In practice, ASTC may be used to represent data other than color. For example, the L+A format may be used to represent "X+Y", a normal map with uncorrelated components; the "RG+B" format can be used to represent XY+Z.[14] The astc-encoder software supplied by ARM supports "X+Y" generation with the -normal option. The shader is expected to treat the decoded output as a swizzled texture.[15]
ASTC textures are compressed using a fixed block size of 128 bits, but with a variable block footprint ranging from 4×4 texels up to 12×12 texels. The available bit rates thus range from 8 bits per texel down to 0.89 bits per texel, with fine steps in between.
| Block footprint | Bit rate | Increment |
|---|---|---|
| 4×4 | 8.00 | 25% |
| 5×4 | 6.40 | 25% |
| 5×5 | 5.12 | 20% |
| 6×5 | 4.27 | 20% |
| 6×6 | 3.56 | 14% |
| 8×5 | 3.20 | 20% |
| 8×6 | 2.67 | 5% |
| 10×5 | 2.56 | 20% |
| 10×6 | 2.13 | 7% |
| 8×8 | 2.00 | 25% |
| 10×8 | 1.60 | 25% |
| 10×10 | 1.28 | 20% |
| 12×10 | 1.07 | 20% |
| 12×12 | 0.89 |
In the above table, the "Increment" column shows the additional storage required to store a texture using this bit rate, as compared to the next smallest. Block footprints are presented as width × height.
ASTC 3D textures are compressed using a fixed block size of 128 bits, as for 2D but with a variable block footprint ranging from 3×3×3 texels up to 6×6×6 texels. The available bit rates thus range from 4.74 bits per texel down to 0.59 bits per texel, with fine steps in between.
| Block footprint | Bit rate | Increment |
|---|---|---|
| 3×3×3 | 4.74 | 33% |
| 4×3×3 | 3.56 | 33% |
| 4×4×3 | 2.67 | 33% |
| 4×4×4 | 2.00 | 25% |
| 5×4×4 | 1.60 | 25% |
| 5×5×4 | 1.28 | 25% |
| 5×5×5 | 1.02 | 20% |
| 6×5×5 | 0.85 | 20% |
| 6×6×5 | 0.71 | 20% |
| 6×6×6 | 0.59 |
Block footprints are presented as width × height × depth.
UASTC (Universal ASTC) is a subset of ASTC specified by Binomial.

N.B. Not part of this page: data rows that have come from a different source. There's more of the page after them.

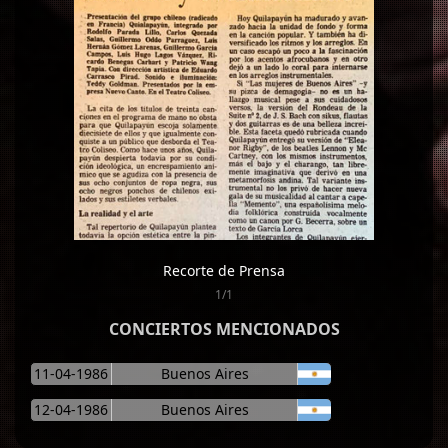
Recorte de Prensa
1/1
CONCIERTOS MENCIONADOS
11-04-1986
Buenos Aires
12-04-1986
Buenos Aires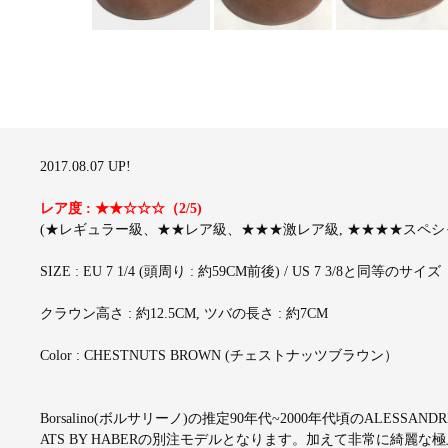
2017.08.07 UP!
レア度 : ★★☆☆☆（2/5)
(★レギュラー級、★★レア級、★★★激レア級, ★★★★スペシャ
SIZE : EU 7 1/4 (頭周り : 約59CM前後) / US 7 3/8と同等のサイズ
クラウン高さ : 約12.5CM, ツバの長さ : 約7CM
Color : CHESTNUTS BROWN (チェストナッツブラウン）
Borsalino(ボルサリーノ)の推定90年代~2000年代頃のALES
ATS BY HABERの別注モデルとなります。加えて非常に綺麗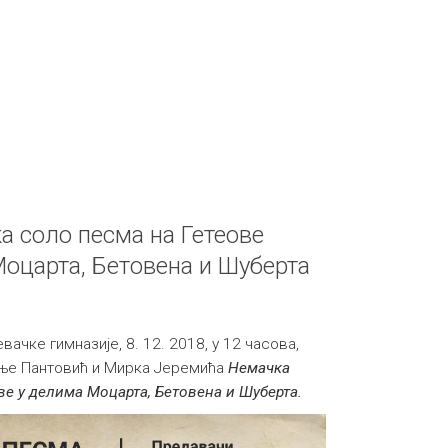
 соло песма на Гетеове
Моцарта, Бетовена и Шуберта
вачке гимназије, 8. 12. 2018, у 12 часова,
ње Пантовић и Мирка Јеремића
Немачка
ве у делима Моцарта, Бетовена и Шуберта.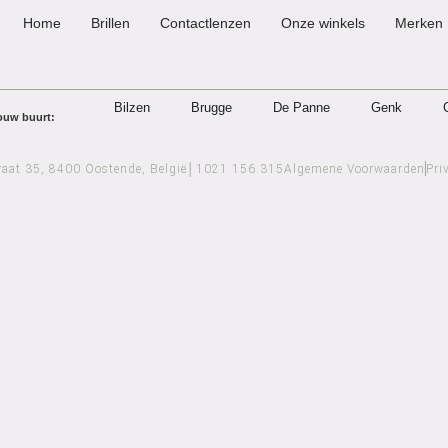
Home
Brillen
Contactlenzen
Onze winkels
Merken
Bilzen
Brugge
De Panne
Genk
jouw buurt:
raat 35, 8400 Oostende, België│1021.156.315​
Algemene Voorwaarden
Pri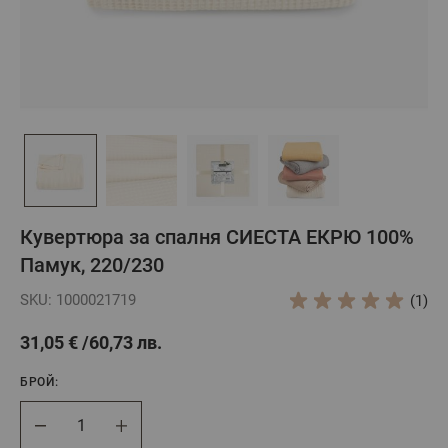
Кувертюра за спалня СИЕСТА ЕКРЮ 100%
Памук, 220/230
SKU: 1000021719
(1)
31,05 €
60,73 лв.
БРОЙ:
Брой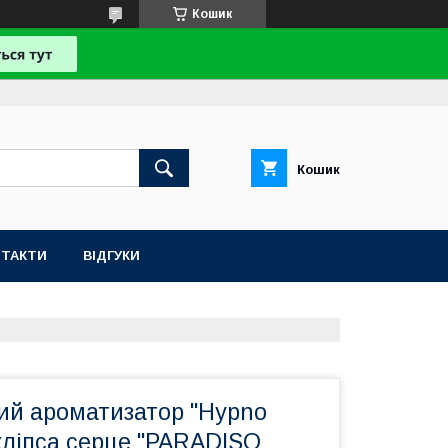
Кошик
Кошик
НТАКТИ
ВІДГУКИ
ий ароматизатор "Hypno
кліпса серце "PARADISO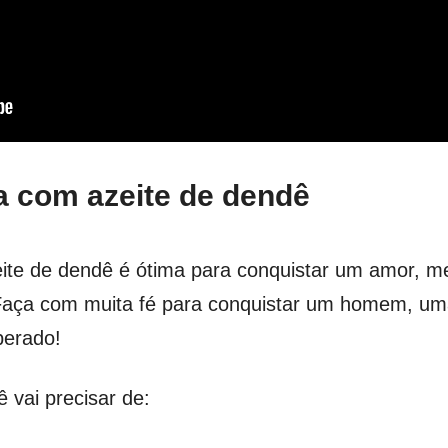
a com azeite de dendê
eite de dendê é ótima para conquistar um amor, 
Faça com muita fé para conquistar um homem, um
perado!
ê vai precisar de: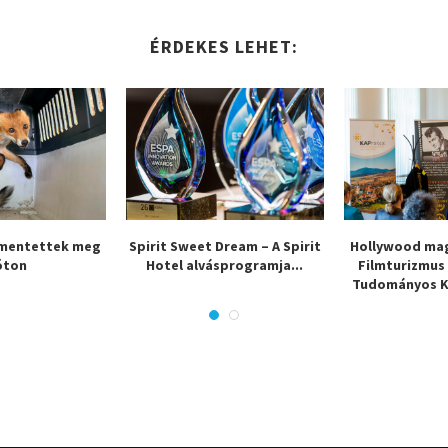
ÉRDEKES LEHET:
 mentettek meg
​Spirit Sweet Dream – A Spirit
Hollywood mag
óton
Hotel alvásprogramja...
Filmturizmus
Tudományos Ko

The format is used in their Basis Universal "supercompressed" GPU texture format, which adds extra compression over compressed texture formats such as UASTC and ETC1S and allows for efficient conversion from UASTC/ETC1S to compressed texture formats directly usable by GPUs.[16] UASTC, as part of Basis Universal, is part of the KTX (Khronos Texture) file format.[17]
The best way to store normal maps using ASTC is similar to the scheme used by BC5; store the X and Y components of a unit-length normal. The Z component of the normal can be reconstructed in shader code based on the knowledge that the vector is unit length. To encode this we need to store only two input components in the compressed data, and therefore use the rrrg coding swizzle to align the data with the ASTC luminance+alpha endpoint.